The sixth form tutor with a great taste in music
My sixth form tutor was the coolest, he had an insane taste in music. More than that though he never failed to have belief in me, even when i had minus 100% in myself. He always knew i would get to university to do building surveying and would remind that it didn’t matter how long it took (when i had to take a 3rd year in sixth form) i would get there in the end. (And he was right)
Those 3 are the 3 that stick in my head, however there are so many more! Bad wise though, there are two!

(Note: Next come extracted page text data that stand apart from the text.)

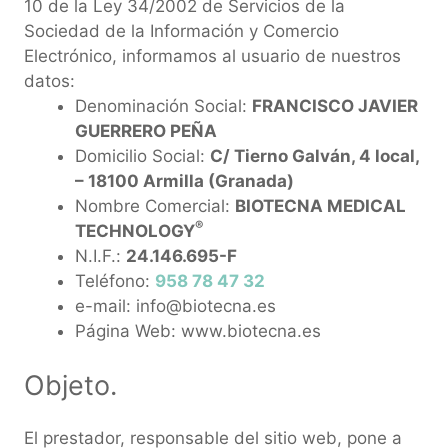
10 de la Ley 34/2002 de Servicios de la
Sociedad de la Información y Comercio
Electrónico, informamos al usuario de nuestros
datos:
Denominación Social:
FRANCISCO JAVIER
GUERRERO PEÑA
Domicilio Social:
C/ Tierno Galván, 4 local,
– 18100 Armilla (Granada)
Nombre Comercial:
BIOTECNA MEDICAL
®
TECHNOLOGY
N.I.F.:
24.146.695-F
Teléfono:
958 78 47 32
e-mail: info@biotecna.es
Página Web: www.biotecna.es
Objeto.
El prestador, responsable del sitio web, pone a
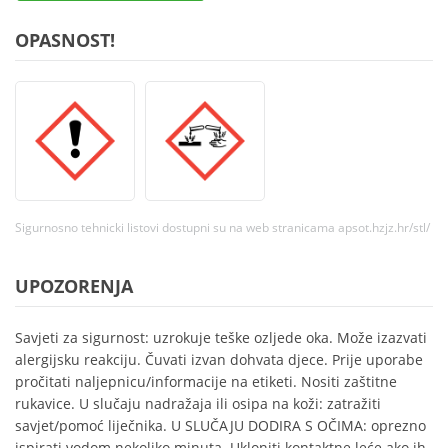
OPASNOST!
Sigurnosno tehnicki listovi dostupni su na web stranicama apsot.hzjz.hr/stl/
UPOZORENJA
Savjeti za sigurnost: uzrokuje teške ozljede oka. Može izazvati
alergijsku reakciju. Čuvati izvan dohvata djece. Prije uporabe
pročitati naljepnicu/informacije na etiketi. Nositi zaštitne
rukavice. U slučaju nadražaja ili osipa na koži: zatražiti
savjet/pomoć liječnika. U SLUČAJU DODIRA S OČIMA: oprezno
ispirati vodom nekoliko minuta. Ukloniti kontaktne leće ako ih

The teacher who suggested I give up an AS level as it would be best for me
If i had listened to you I wouldn’t be sitting here writing this with a Bsc degree in Building surveying under my belt and working on my Msc in Construction project management. When I see what you are doing now, I pitty the kids you are probably putting through the same hell and wrecking dreams along the way. I am so happy I didn’t listen to a word you said, teachers are meant to guide, all you wanted to do was have an easy life. I love a challenge though, so thank you for letting me prove I am worthy.
The teacher who told me I would never go to University and study building surveying (I should have set my sights lower)

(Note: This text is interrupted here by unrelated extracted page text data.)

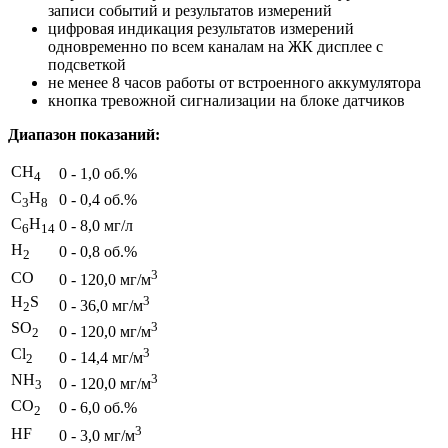
записи событий и результатов измерений
цифровая индикация результатов измерений
одновременно по всем каналам на ЖК дисплее с
подсветкой
не менее 8 часов работы от встроенного аккумулятора
кнопка тревожной сигнализации на блоке датчиков
Диапазон показаний:
CH
0 - 1,0 об.%
4
C
H
0 - 0,4 об.%
3
8
C
H
0 - 8,0 мг/л
6
14
H
0 - 0,8 об.%
2
3
CO
0 - 120,0 мг/м
H
S
3
0 - 36,0 мг/м
2
SO
3
0 - 120,0 мг/м
2
Cl
3
0 - 14,4 мг/м
2
NH
3
0 - 120,0 мг/м
3
CO
0 - 6,0 об.%
2
3
HF
0 - 3,0 мг/м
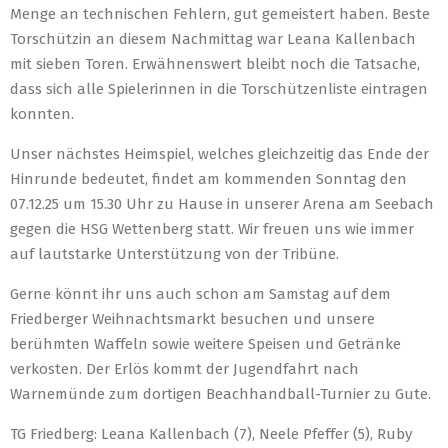
Menge an technischen Fehlern, gut gemeistert haben. Beste
Torschützin an diesem Nachmittag war Leana Kallenbach
mit sieben Toren. Erwähnenswert bleibt noch die Tatsache,
dass sich alle Spielerinnen in die Torschützenliste eintragen
konnten.
Unser nächstes Heimspiel, welches gleichzeitig das Ende der
Hinrunde bedeutet, findet am kommenden Sonntag den
07.12.25 um 15.30 Uhr zu Hause in unserer Arena am Seebach
gegen die HSG Wettenberg statt. Wir freuen uns wie immer
auf lautstarke Unterstützung von der Tribüne.
Gerne könnt ihr uns auch schon am Samstag auf dem
Friedberger Weihnachtsmarkt besuchen und unsere
berühmten Waffeln sowie weitere Speisen und Getränke
verkosten. Der Erlös kommt der Jugendfahrt nach
Warnemünde zum dortigen Beachhandball-Turnier zu Gute.
TG Friedberg: Leana Kallenbach (7), Neele Pfeffer (5), Ruby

When i think just how hard it was in the final year of my degree I laugh at your comment. You really underestimated my desire to go and get that degree. NOTHING was going to stop me, not even a minor put down by you. What on earth gave you the right to tell me I wouldn’t achieve something I had wanted from before I started at that school. I look at my graduation photos with immense pride, not only for having a degree but for having the degree a TEACHER told me I wouldn’t get! The day I get my masters I want to come and see you, you probably won’t remember what you said but I want you to know what you did for me.
I honestly can’t believe GCSES were 10 years ago, especially since I am actually only 18 now….:/
If a teacher ever puts you down or tells you a dream isnt worth your time don’t listen. You can do anything you put your mind too.
On the flipside, if you ever have a teacher that inspires you (or shares a love of your favourite celebrity) remember them, because I really think you take there lessons with you everywhere and those teachers are hard to find.